Here you have a better point. The hard-boiled PI of cition,
Gores, Ellin, and (arguably) Hammett notwithstanding, unlike
the procedural cop, was a figure of fantasy, a fictional
construct designed to fulfill a purpose in the story, not to
be a authentic, albeit fictional, representative of a
particular profession.
Still, there is a fascination, and always has been, with
fiction that accurately depict people at work, at least if
the work is interesting in itself. That's one of the appeals
of MOBY DICK, an accurate look at 19th century whalers.

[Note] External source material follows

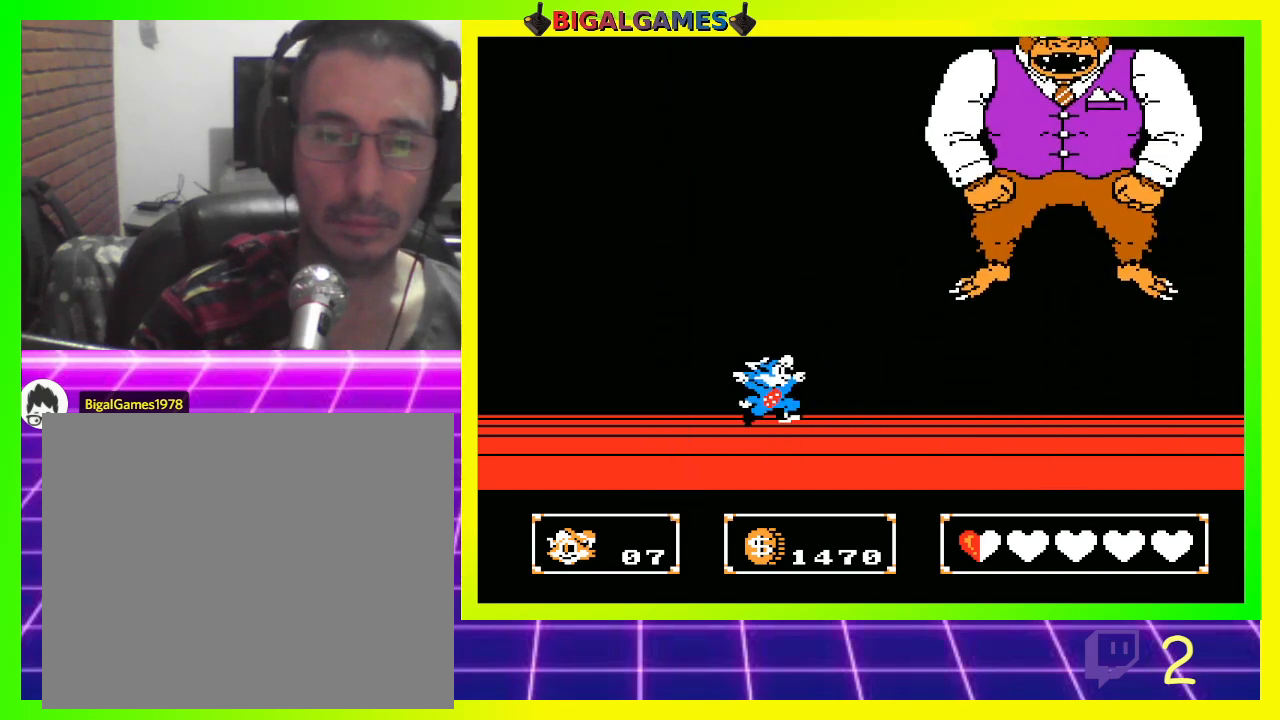
{"dt_ms": 500, "buttons": ["CROSS", "DPAD_RIGHT"], "left_stick": "center", "right_stick": "center", "events": [[33, "DPAD_RIGHT", "up"], [267, "DPAD_RIGHT", "down"], [400, "CROSS", "down"], [433, "CIRCLE", "up"]]}
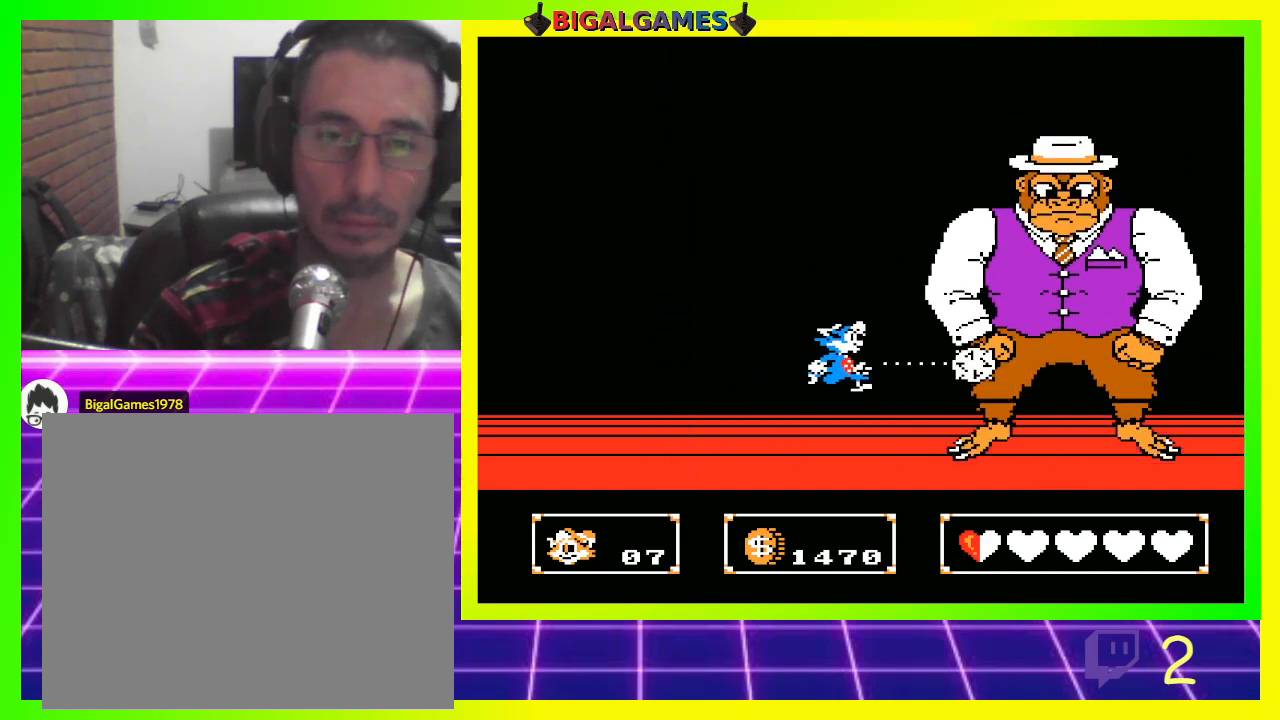
{"dt_ms": 500, "buttons": ["CIRCLE"], "left_stick": "center", "right_stick": "center", "events": [[67, "CROSS", "up"], [67, "DPAD_RIGHT", "up"], [433, "CIRCLE", "down"]]}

That's one of the appeals of FROM HERE TO ETERNITY, an
accurate look at the peacetime military. And I think PI
novels that DO try to accurately depict PI work in the same
way police procedurals try to depict law enforcement, like
Gores's DKA novels, appeal to readers who might be put off by
the comic book heroics of a Mike Hammer or even the tarnished
romanticism of a Phil Marlowe.
> Now, whether it'll be incarnated ever again as
the
> traditional "I get a hundred bucks plus expenses"
and
> a bottle in the bottom desk drawer is hard to say.
My
> guess is that he/she will probably be back again in
a
> big way, but not for awhile. My guess is that
we're
> living through an unsettled age and a PI needs to
be
> in a settled time, since his/her whole raison d
etre
> is to confront the corruption that undergirds
the
> seeming stability. (This is the same reason why
spy
> fiction, my other major interest, has somewhat
receded
> as of late. It too is predicated on
stability.)
I'm not sure that what you're saying about "unsettled times"
bears scrutiny. The hard-boiled PI was conceived, born, and
thrived, between the wars, during the gangsterism of
Prohibition, the economic woes of the Depression, and the
anxiety over the rise of fascisim in Europe and Asia. What
was particularly "settled" about that era?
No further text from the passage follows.